◆ RECORDS TO PROCESS ◆
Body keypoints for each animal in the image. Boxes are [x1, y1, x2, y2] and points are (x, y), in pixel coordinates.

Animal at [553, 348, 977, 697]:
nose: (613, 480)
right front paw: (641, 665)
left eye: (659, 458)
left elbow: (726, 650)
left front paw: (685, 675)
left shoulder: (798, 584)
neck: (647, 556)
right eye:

◆ BRIEF ◆
Could you reproduce every record exactly as it appears?

◆ COMPLETED EXERCISE ◆
Body keypoints for each animal in the image. Boxes are [x1, y1, x2, y2] and points are (x, y), in pixel coordinates.

Animal at [553, 348, 977, 697]:
nose: (613, 480)
right front paw: (641, 665)
left eye: (659, 458)
left elbow: (726, 650)
left front paw: (685, 675)
left shoulder: (798, 584)
neck: (647, 556)
right eye:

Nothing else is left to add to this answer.